Excerpts from Brave Laughter by national award-winning author David Loye,
author of the award-winning The Healing of a Nation, The Leadership Passion,
The Knowable Future
, The Sphinx and the Rainbow, An Arrow Through Chaos,
Darwin's Lost Theory of Love, editor of The Evolutionary Outrider and The Great Adventure: Toward a Fully Human Theory of Evolution, and with Riane Eisler, co-author of The Partnership Way.

To purchase a copy of Brave Laughter go to www.amazon.com


AT THE LAKE
     The single most imperishable memory I carry…is of a summer’s typical Sunday evening at the top of the hill. This was the regular time for the gathering of the Sanders clan and a small, floating horde of friends, mostly children, on the flat patch of lawn atop the hill, just above the Big House. The insects would be buzzing about, rather lazily, not too bad up here on the hill, the mosquitos tending to stay down nearer to the water. The stars would be starting to come out and the bats would be swooping overhead, blotting out the stars as they sought to catch the bugs.

GRACE
     The picture I carry in mind of Aunt Grace in the house on the hill is of this small, stocky, bubbling chortling presence with merry eyes that hung in great bags on her face, with a moplike head of curly hair somewhat on the wild and unkempt side. Grace was both the surrogate and the remnant of the story-telling grandeur of the earlier times when the girls were there with Brother and Tully. She was to herself and others the living reminder of those fabled evenings when the “bulbats” (which is what we White Bear Lakers called the whip-poor-wills and night hawks in those days) would be swooping overhead, and the occasional mosquito would buzz about one’s eyes and be swatted away, and night after night the stars came out and the stories flowed on and on.

UNCLE TULLY
     He looked like Teddy Roosevelt. He had the same bluff face, crinkly smile, his hair being short cropped and just a touch unruly, close to his head. “He [Tully] taught him [Donnie] to use big words. The story goes that when he was a little fellow, he came to our house one cold day and Dad asked him if he was cold. ‘Cold?’ said Don. ‘Why my pedal extremities are practically congealed!’ “Dad did the same with Betty, teaching her when she could barely talk to ask people, ‘How are you sagaciating in your corporosity?’”

CLARENCE
     He was tolerant with his children up to a certain point but then firm with steel resolve. “He could wither you with a word—that was our worst punishment, as he never touched one of us in anger,” my mother writes. “He used to say that anyone who would strike a child just because he was bigger ‘ought to be strung up by his thumbs.’” “Don’t let them pin you against the wall,” he would lecture his children, girls as well as boys.

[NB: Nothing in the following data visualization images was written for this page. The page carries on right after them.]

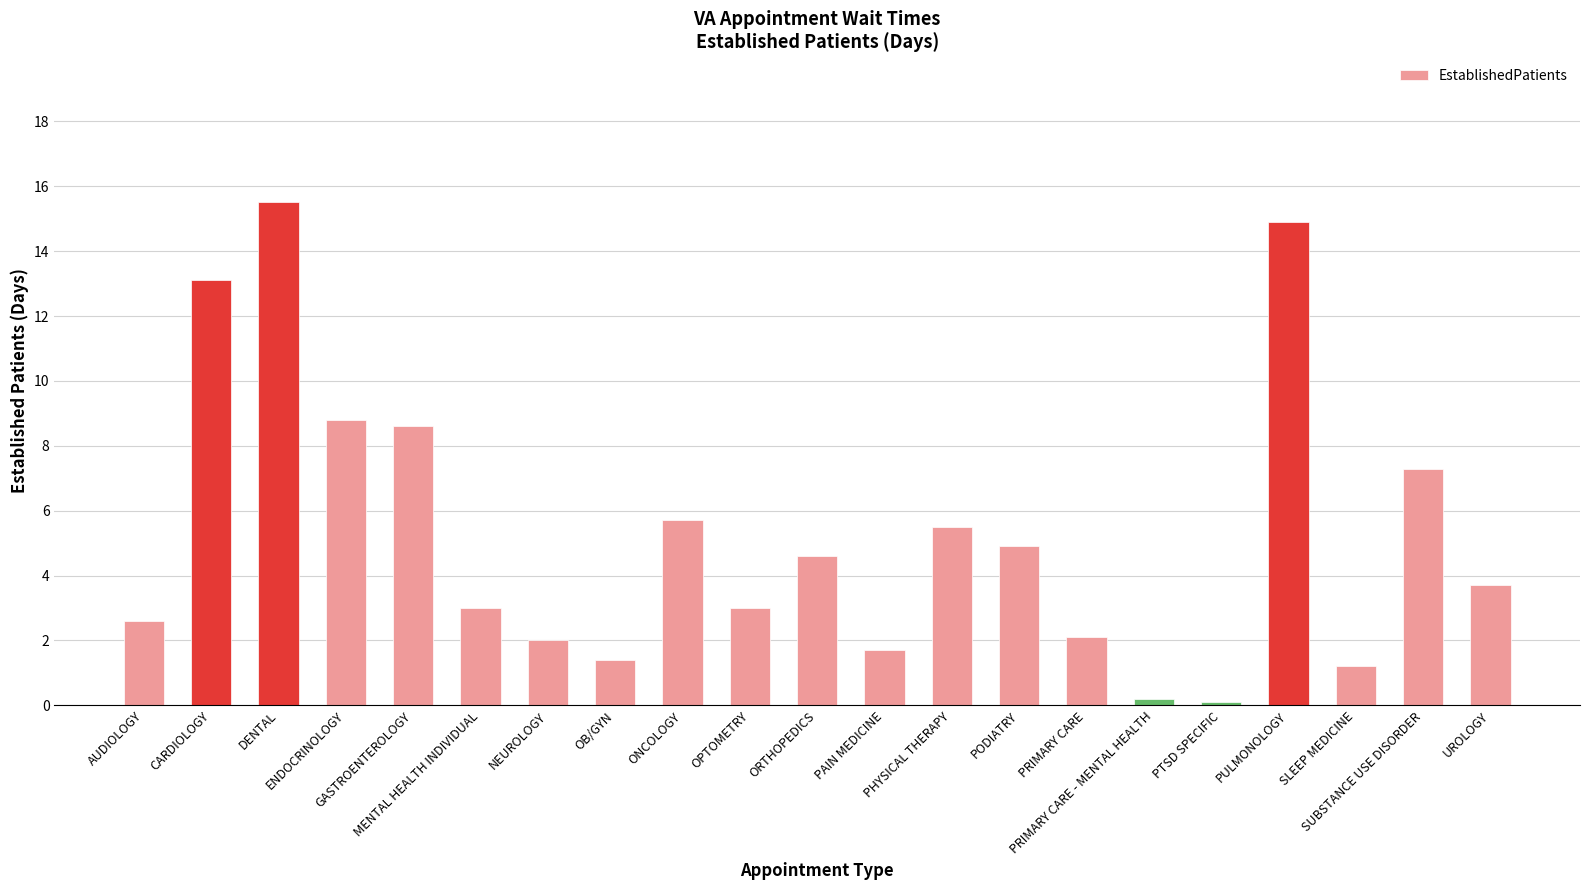

Count the number of data series in this chart.

1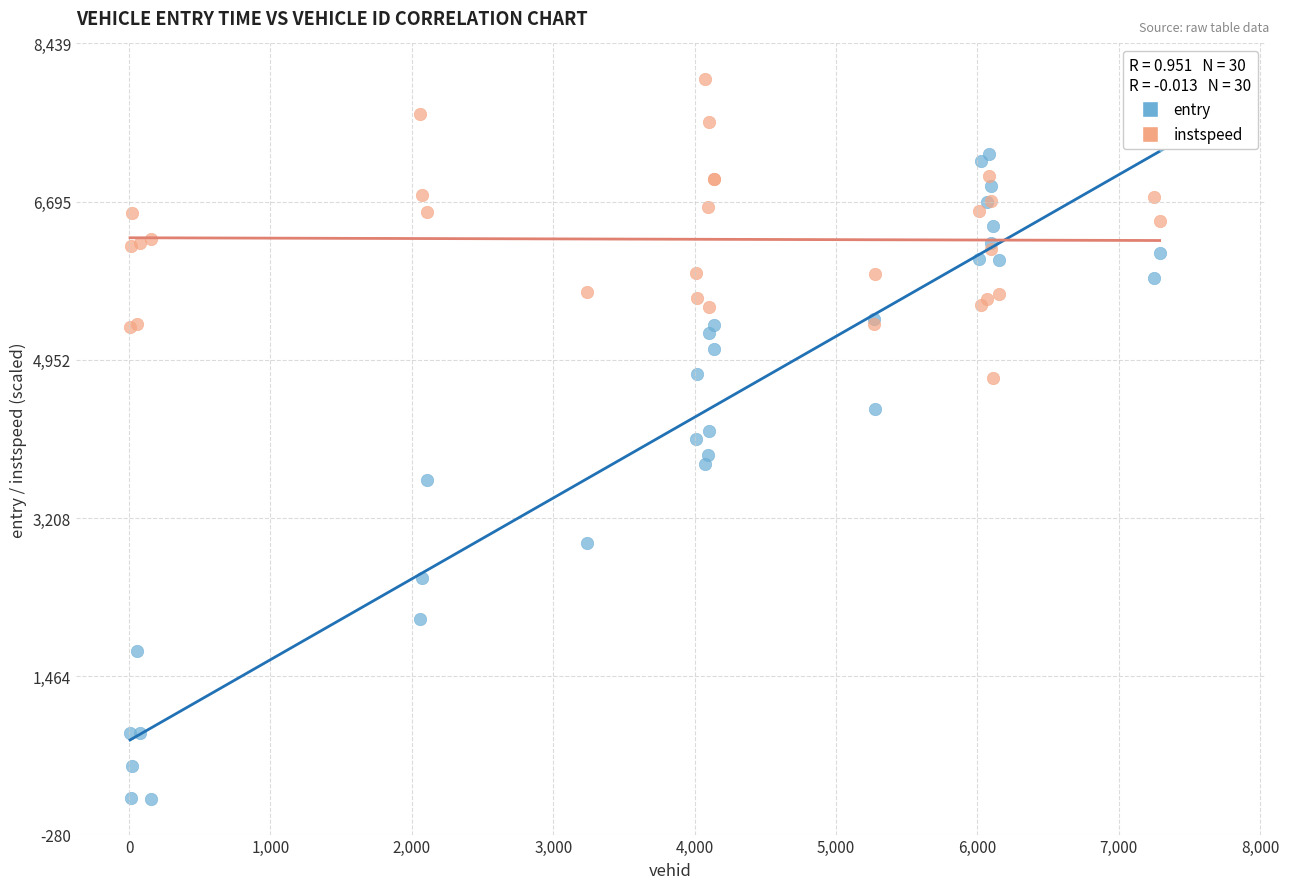

Which series has the widest spread of Y values?

entry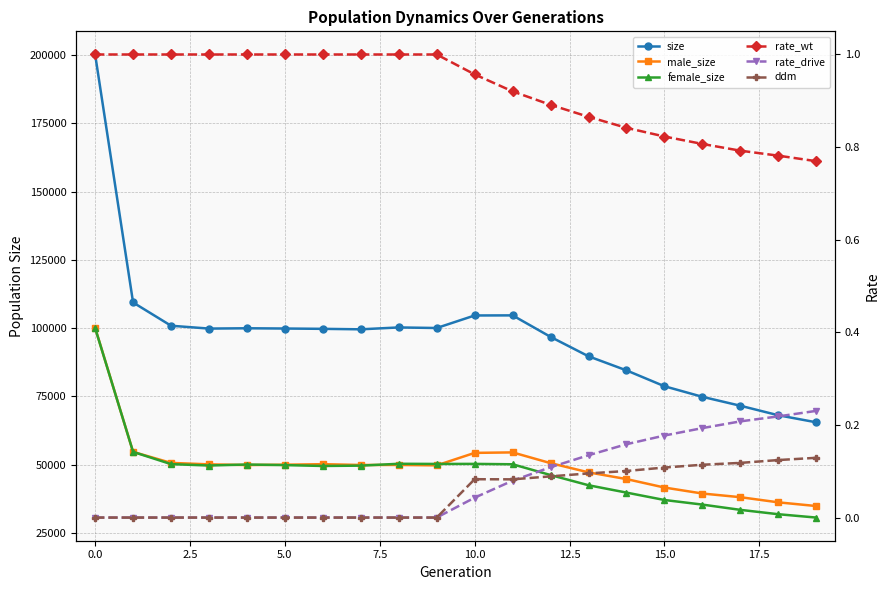

What are all the series names shown in the legend?

size, male_size, female_size, rate_wt, rate_drive, ddm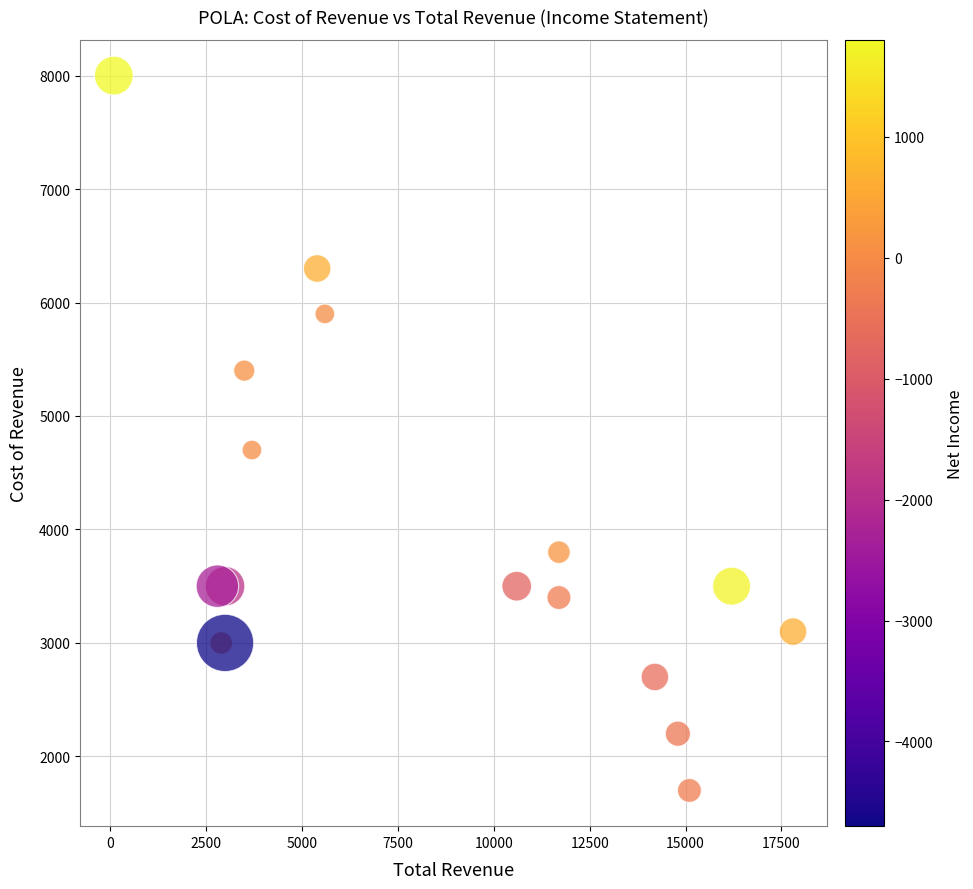

What Y value in the scatter plot is closest to 4850?

4700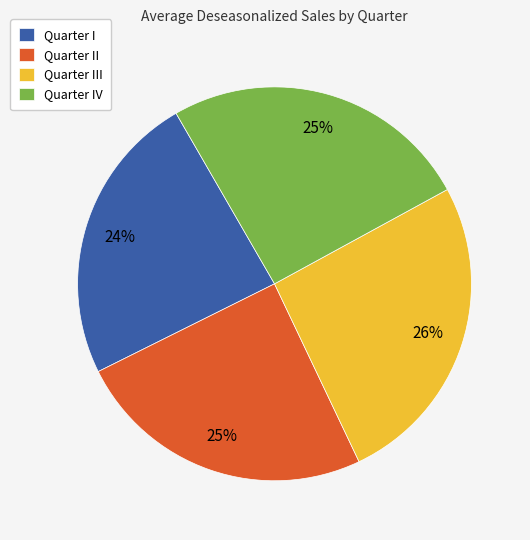

How many slices are in this pie chart?

4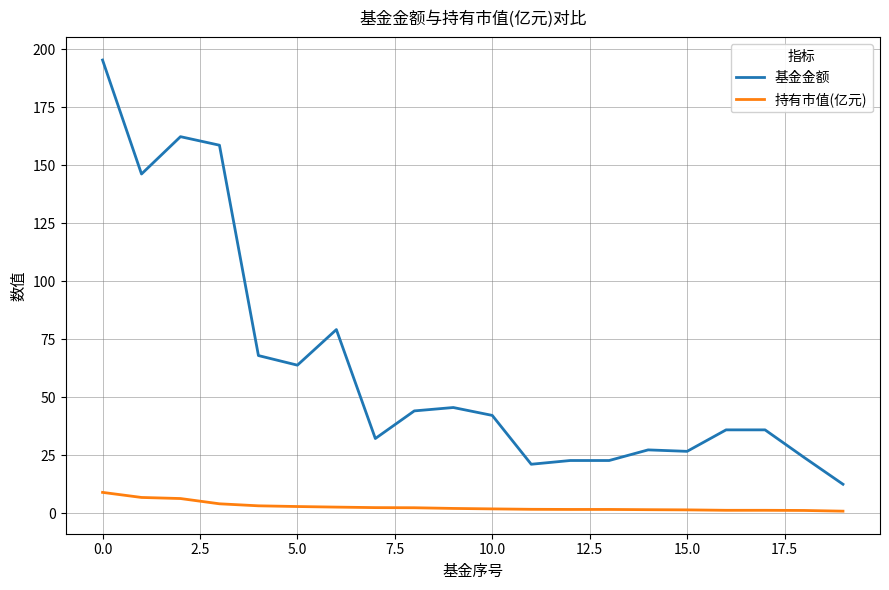

Which series has the widest spread of values?

基金金额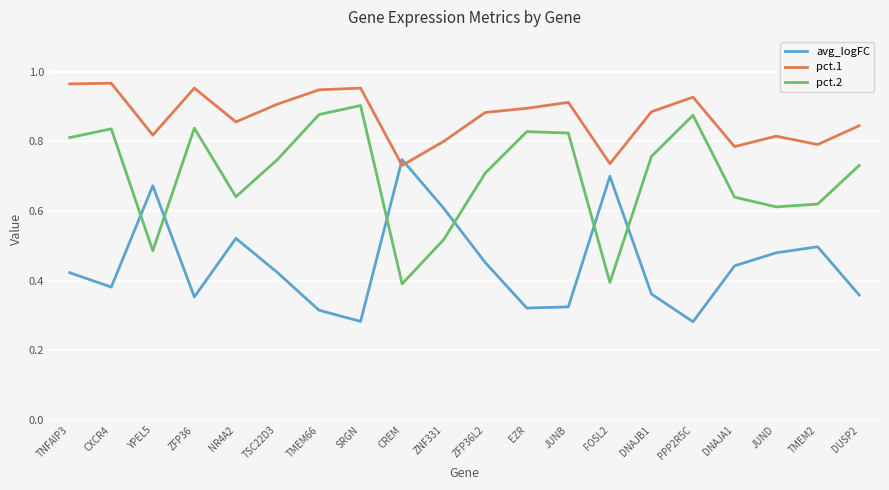

What position from the right is TMEM66?

14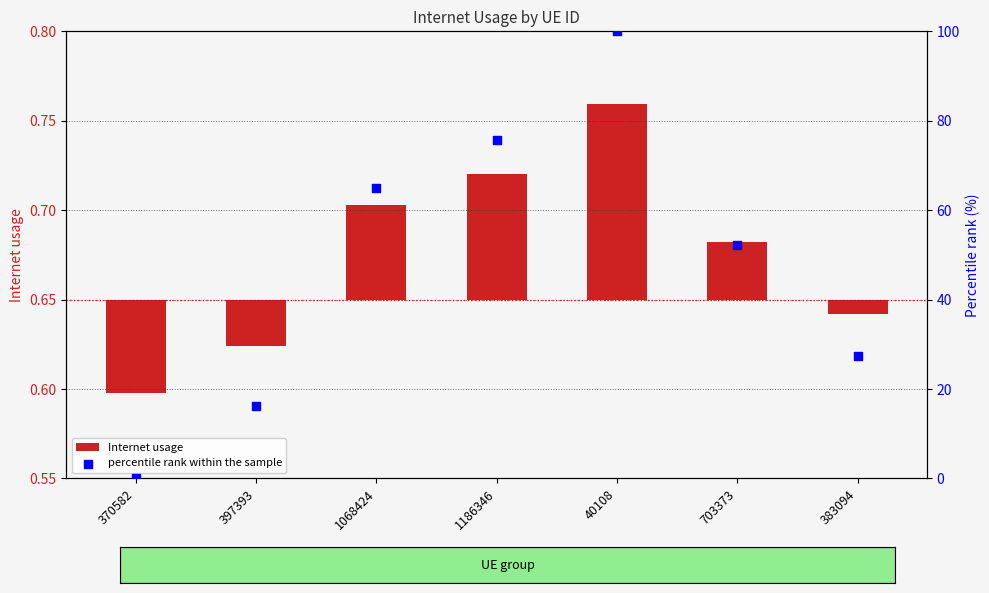

At which category is the sum across all series the highest?

40108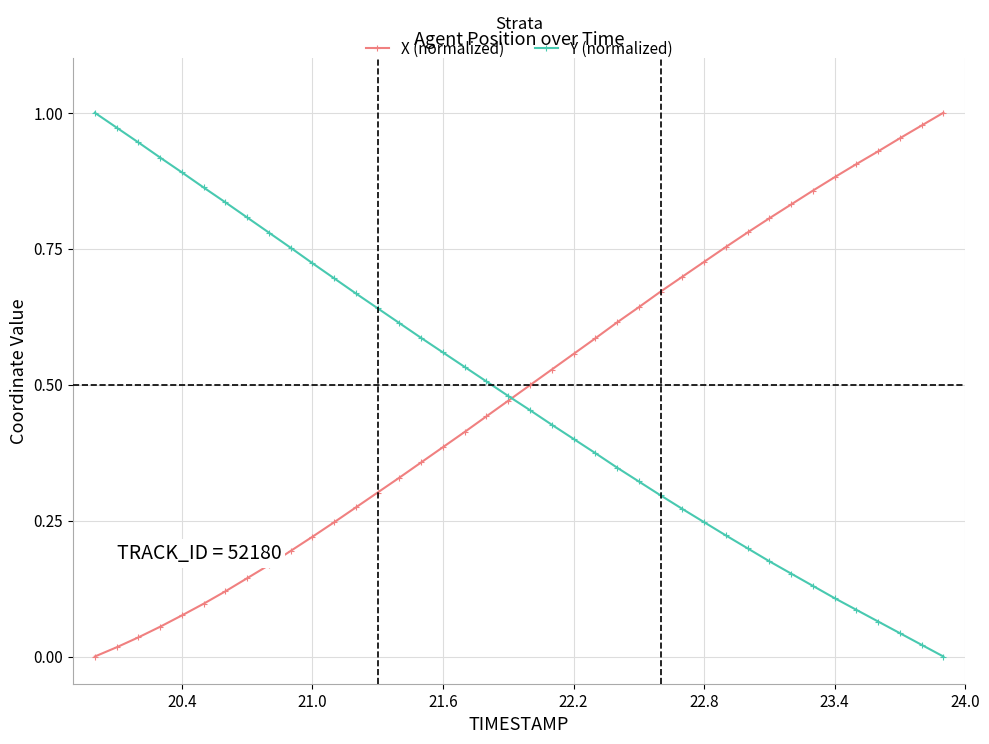

How many series are shown in this chart?

2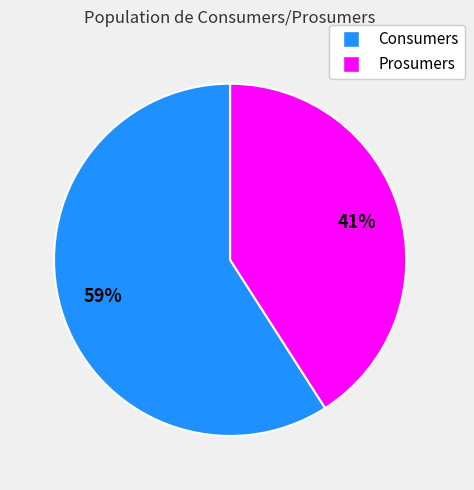

Which category has the smallest portion of the pie?

Prosumers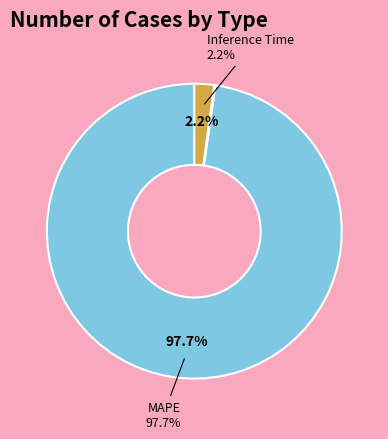

Is there any slice that represents more than half of the pie?

Yes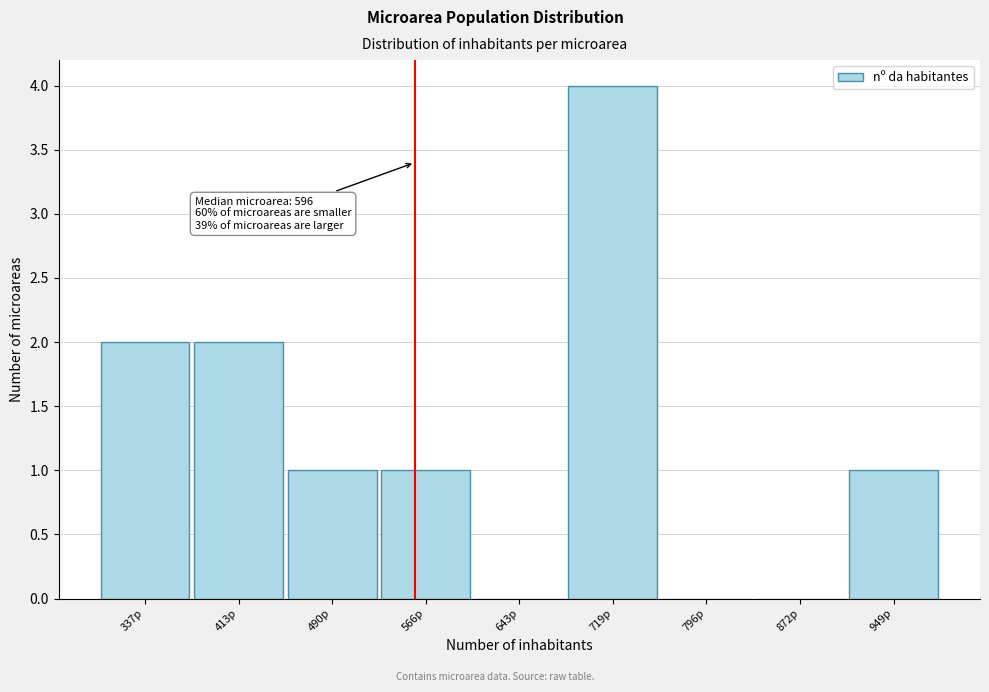

Reading left to right, what are all the values shown in this chart?

337p=2	413p=2	490p=1	566p=1	643p=0	719p=4	796p=0	872p=0	949p=1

He would demonstrate by asking them to pretend they were walking along the sidewalk at night close to the wall of a building. He would then swoop in on them and grab them. “See? If you’re close to the wall they can get you. But now come out from that wall and walk along the edge of the sidewalk, right along the street. See the difference? Now if they try to get you, you’re in a good position to run and get away.”

EDITH
     One evening we were all gathered on Sanders hill, the stars coming out, the bats swooping overhead. There was this buzz of conversation everywhere, and occasional laughter. …Suddenly out of the Big House below, where she generally was on such evenings, darted Edith with that jagged energy that invariably jolted you, out of tune with whatever prevailing rhythm was for the group or yourself alone. Everyone looked up in alarm. What had happened?...Then we saw she was happy, if not even seemingly ecstatically happy. “Oh come everybody!” she cried out, gesturing toward the sky beyond the Big House. “Come look at your left shoulder over the moon!” What she had meant to say, of course, was the old saw “Come look at the moon over your left shoulder.” With anyone else we—and the embarrassed person herself or himself, realizing the unintended garbling—would have merely laughed it off and gone on. But there was only silence, then an uncomfortable laugh or two, then everyone turned away. Edith stared at the group uncomprehending, then smiling faintly returned to the house below. Edith’s room, which opened out of the kitchen, into which I supposed I only peeked three times in my lifetime, was rather sparse and bare, very much like the kitchen in this way, its only distinguishing feature being a touch here and there of her incredible art work.

TULLY
     Tully was this funny, slow, rather plodding and rustic character who could startle one with a sudden noble and intense sincerity. …One of my pleasures was just to get with Tully and talk about music. I was full of Wagner then, with a diffuse resonation to Verdi, Rossini, Smetana, Enesco, Glinka of the overture to Russlan and Ludmilla, and practically all others. He, being older, continually pointed me in fresh directions, to the favored conductor, orchestra, artist, or record.